7. Automate Alerts—But Tune Out the Noise
Set up alerts in Mylighthouse for big swings (like “cost per lead spiked 30% this week” or “email sign-ups dropped by half”). But don’t let yourself get pinged for every blip—false alarms are exhausting.
What’s worth an alert: - Major drops in conversions or leads - Big jumps in cost per acquisition - Channel completely stops reporting
What’s not: - Minor daily changes (that’s just noise) - Vanity metrics like impressions or reach
Check your dashboard at set times—don’t let it become a distraction.
8. Review, Discuss, and Iterate
The best dashboards spark action, not just admiration. Don’t just build it and forget it.
- Share your dashboard with your team, not just your boss.
- Use it in campaign reviews—ask, “What did we actually learn?”

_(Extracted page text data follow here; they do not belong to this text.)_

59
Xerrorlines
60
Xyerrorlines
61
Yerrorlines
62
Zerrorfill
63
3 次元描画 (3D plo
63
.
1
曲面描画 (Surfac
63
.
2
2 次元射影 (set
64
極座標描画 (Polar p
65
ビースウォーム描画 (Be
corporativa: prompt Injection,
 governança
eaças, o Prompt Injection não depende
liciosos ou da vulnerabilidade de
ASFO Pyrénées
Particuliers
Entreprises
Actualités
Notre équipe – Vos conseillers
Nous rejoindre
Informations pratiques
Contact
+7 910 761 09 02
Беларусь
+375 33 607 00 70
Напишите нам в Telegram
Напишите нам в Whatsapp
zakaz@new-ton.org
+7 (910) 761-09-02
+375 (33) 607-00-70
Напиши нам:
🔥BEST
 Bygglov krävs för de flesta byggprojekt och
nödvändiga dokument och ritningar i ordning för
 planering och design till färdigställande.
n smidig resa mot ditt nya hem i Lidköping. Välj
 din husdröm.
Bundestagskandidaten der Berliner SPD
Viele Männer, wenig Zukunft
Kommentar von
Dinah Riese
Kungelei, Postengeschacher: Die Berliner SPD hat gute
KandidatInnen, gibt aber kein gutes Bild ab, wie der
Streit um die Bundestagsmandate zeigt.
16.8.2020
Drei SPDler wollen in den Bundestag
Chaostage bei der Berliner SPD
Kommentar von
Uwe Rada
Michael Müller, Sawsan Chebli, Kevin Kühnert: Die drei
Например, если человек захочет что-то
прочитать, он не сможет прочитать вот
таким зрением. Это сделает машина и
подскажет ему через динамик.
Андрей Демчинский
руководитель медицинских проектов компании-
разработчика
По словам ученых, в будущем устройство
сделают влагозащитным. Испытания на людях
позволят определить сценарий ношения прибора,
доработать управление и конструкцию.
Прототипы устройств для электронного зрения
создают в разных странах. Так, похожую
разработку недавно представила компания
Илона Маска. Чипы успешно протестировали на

- Tweak your metrics and visuals as you go. If nobody’s looking at a chart, kill it.
Pro tip: Schedule a monthly “dashboard clean-up.” Remove what’s not useful. Add what’s missing. Keep it lean.
What’s Overrated (And What Actually Matters)
You’ll hear a lot of noise about “AI-powered insights” and “360-degree views.” Don’t get distracted by features you don’t need.
- Don’t obsess over perfect data. There will always be blind spots. Good enough is usually enough.
- Ignore metrics you can’t act on. If you can’t change it, don’t report on it.
- Focus on trends, not one-day spikes. It’s the pattern that matters, not the outlier.
Keep It Simple and Iterate
Multi channel campaign tracking isn’t about showing off fancy dashboards. It’s about knowing what’s working, fixing what’s not, and moving faster next time. Start small, focus on the metrics that matter, and keep improving your setup as you learn.
And remember: Most of your competition is still stuck in spreadsheet hell. You’ve already got a leg up just by getting the basics right.